SOURCE PASSAGE:
- - - -

HUNTINGTON — With Kentucky’s hepatitis A outbreak now the worst in the nation, state Commissioner for Public Health Dr. Jeffrey Howard Jr. met with about a dozen Tri-State restaurant owners Tuesday in Ashland to hear their concerns, but also to reiterate the outbreak is not as dangerous as perceived — particularly for restaurant patrons.
“What I want people to know is that hepatitis A is a fairly benign disease,” Howard said at a news conference at Kindred Communications in Huntington after the meeting. “We’ve had eight deaths in this outbreak (out of 1,276 confirmed cases), but those people had multiple comorbidities.
“We haven’t seen any cases in this outbreak be related to a food service worker. There just hasn’t been.”
Howard said the disease has been spread instead through environmental contamination — when an infected person touches an item that another person touches, then either eats or otherwise makes hand-to-mouth contact. Nearly every case in Kentucky has been spread either by those exposed to substance abuse or homelessness, he added.
“But we’ve seen nothing spread through food or through a food worker,” Howard said, calling the risk of contracting the disease through food “extraordinarily low.”

- - - -

REQUIRED TASKS:
1) Which place names, including regional ones, appear in the report on Kentucky's hepatitis A outbreak?
2) Can you carry on the report on Kentucky's hepatitis A outbreak from the point where it stops?
This material has no connection to the news report above.

(Page images and text extracted from them)
- - - -

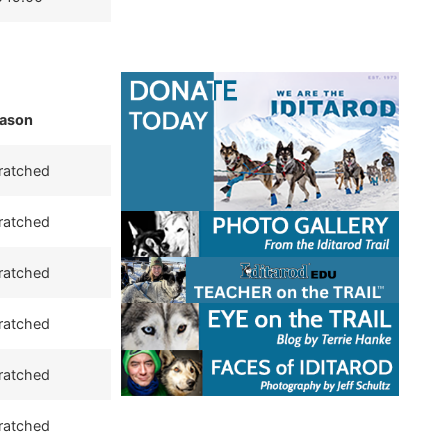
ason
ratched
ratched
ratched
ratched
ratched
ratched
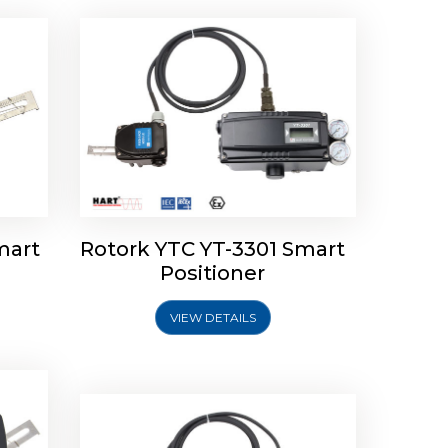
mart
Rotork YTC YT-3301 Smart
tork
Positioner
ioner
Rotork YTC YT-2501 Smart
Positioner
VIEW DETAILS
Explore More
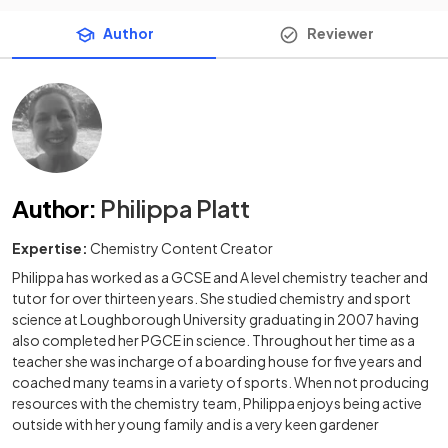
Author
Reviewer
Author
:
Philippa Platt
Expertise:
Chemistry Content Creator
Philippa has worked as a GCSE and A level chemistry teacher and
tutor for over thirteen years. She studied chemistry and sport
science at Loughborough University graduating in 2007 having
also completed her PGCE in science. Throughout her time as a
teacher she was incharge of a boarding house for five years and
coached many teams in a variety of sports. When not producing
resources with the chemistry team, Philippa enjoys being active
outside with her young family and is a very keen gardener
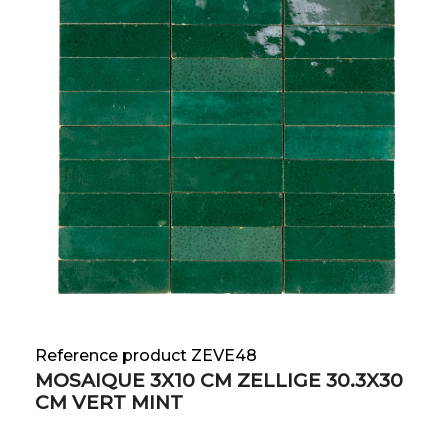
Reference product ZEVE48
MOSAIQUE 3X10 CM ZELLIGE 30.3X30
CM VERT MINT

- - - -

ANSWERS:
1) Huntington, Kentucky, Tri-State, Ashland

2)
Restaurants have been particularly affected by the hepatitis A outbreak — not particularly by the virus itself, but the loss in sales when the disease spreads to food service workers in the area.
Howard said restaurant owners have been cooperative and vigilant in screening employees more closely, reinforcing general hygiene at work, and making sure both the customers and employees are aware of these increased measures.
Many restaurants, he added, have voluntarily vaccinated all their employees at their own cost.
“I think restaurant owners are very cognizant of these issues, are being proactive, and I want our citizens to know that,” Howard said. “Our restaurant owners, especially in this area, are good partners.”
Since the Kentucky outbreak was declared in November, 11 employees at 10 different restaurants in Boyd County have been diagnosed with hepatitis A — mostly in the Ashland area.
The surge in cases is part of a nationwide outbreak that began in San Diego in November 2016 among the Southern California homeless population. The disease has since spread to seven other states, including West Virginia, Indiana and Utah.
Howard said it is not yet known what caused the California outbreak to spread to Kentucky.
Hepatitis A is a viral disease of the liver and is spread from person to person by the “fecal-oral” route, often by inadequate handwashing after using the toilet or changing diapers. Hepatitis A usually spreads when a person unknowingly ingests the virus from objects, food or drinks contaminated by small, undetected amounts of stool from an infected person.
It can take up to 50 days after exposure to the virus for someone to become ill, but most people experience symptoms within 28 to 30 days after being exposed. There is a two-week window for those who might have been exposed to receive the hepatitis A vaccine. After the 14-day window has closed, the vaccine might not be effective.